Türk Edebiyatı’nda Metafor Dosyası

586. sayısını metafor dosyasını ayırmış Türk Edebiyatı dergisi. Derginin neredeyse tamamı dosya konusunu içeriyor desek yeridir. İki yazı ve bir söyleşi dışında tüm yazılar metafor üzerine. Özellikle bu konuya merakı olanların arşivlerinde bulunması gereken bir titizlikle hazırlanan dosyadan ben örnek birkaç yazıyı buraya alacağım. Devam Türk Edebiyatı sayı 586’da.
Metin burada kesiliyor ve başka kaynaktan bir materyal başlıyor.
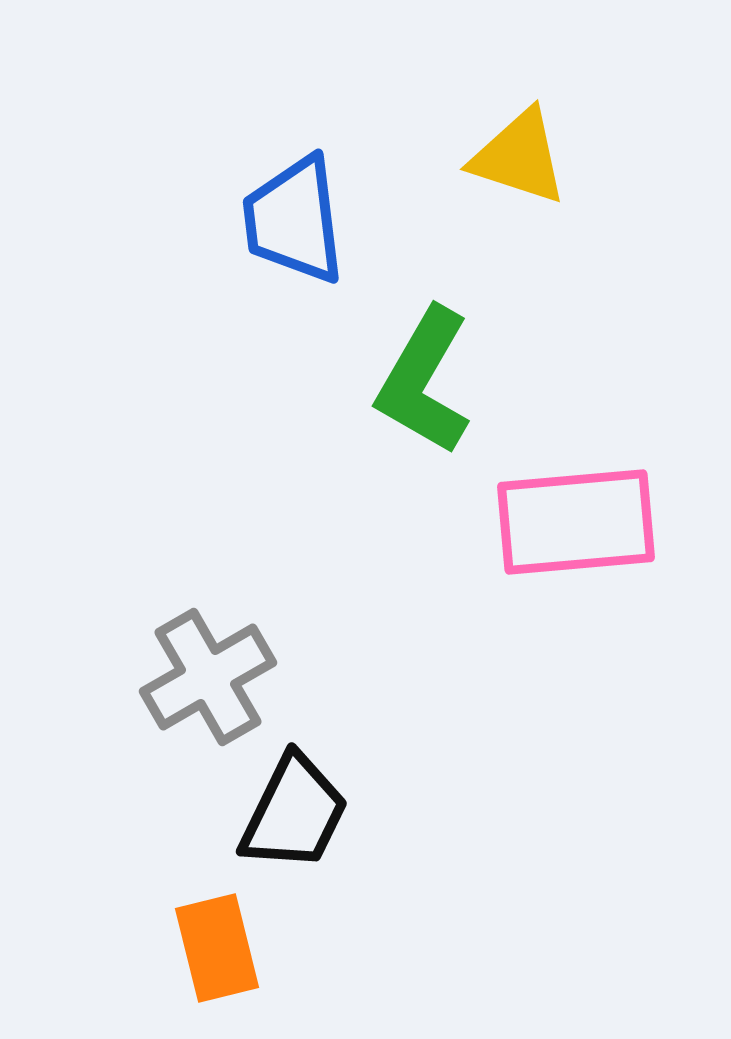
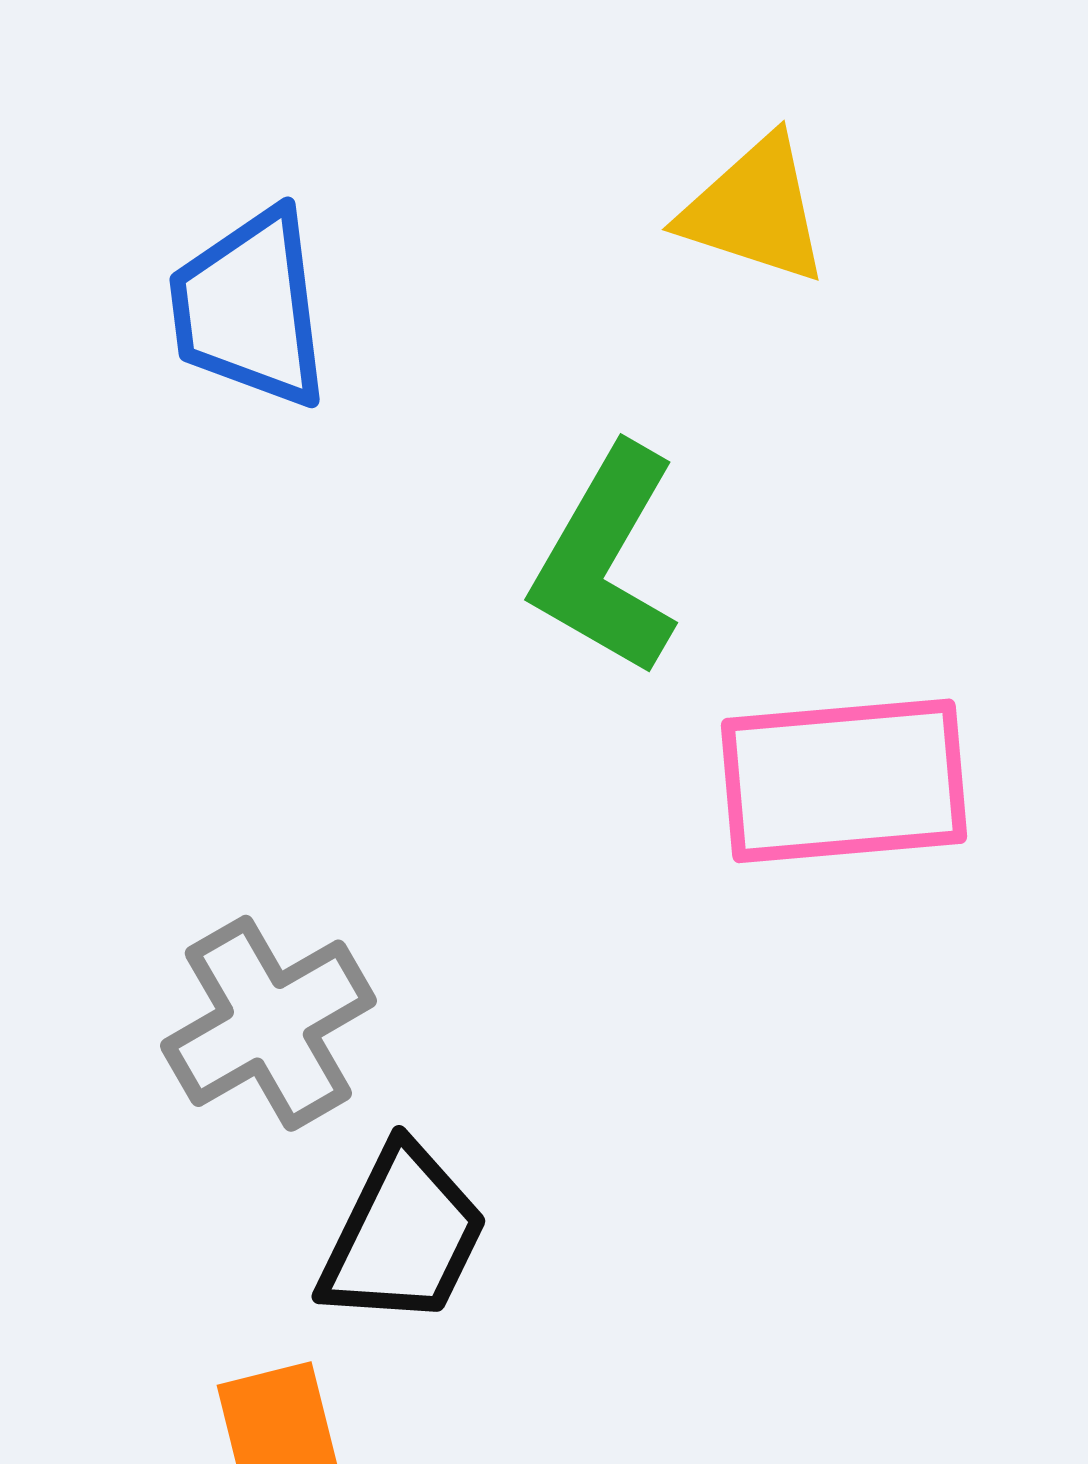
blue trapezoid: (294, 220) -> (250, 309), moved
Ziya Avşar- İki Dil Düzeyi Arasında Bir Geçit: Metafor

“Aklî düzlemde bildiğimiz, biriktirdiğimiz, ifade ettiğimiz her şey, bizim gayret ve çabamıza bağlıdır. Bir çalışma, bir araştırma, bir yorumlama süreciyle ilerleyen bu dil, ağır ve ikircikli bir dildir. Diğeri ise gayret ve çabalarımızın bizi ancak belirli bir noktaya ulaştırdığı dil düzeyinin üzerinden kapı açar. Bu kapı hibe kapısıdır. Yani burada manaların sahibi bize, bizim temas etmeye muktedir olmadığımız manaları keşfetmemiz için sebepler yaratır. Ancak bu lütuf ve hibe de birdenbire olmaz. Lütfun devreye girmesi, gayretin belinin bükülmesi bedelidir. Akıl, kendisinin bir maverası olduğunu kavramadan lütuf kapısı açılıp hibe incileri saçılmaz.”

“Metafor, içinde anlam ve imajlar saklayan diğer boyuttaki anlam ve imajları ortaya çıkarmak amacıyla harekete geçen bir anlatım biçimi olduğu için, hedefinde mutlaka örtülü bir anlam vardır. İşte metafor, bu anlamı örten perdeyi kaldırmakla görevli bir ifade biçimi olduğu için, nükteyle de ilişkisi vardır. Daha doğrusu metafor, asimetrik dil düzeyinde yer alan nükte ve muammaların örtülü ve gizli yönlerini keşfetmek gibi bir işlev üstlenir. Tam bu noktada metaforun olmazsa olmaz işlevi olan köprü oluş yönü ortaya çıkar. Bu bağlamda metafor, hedefindeki manalara doğru söz ırmağının iki kıyısından bakan bir kâşife benzer.”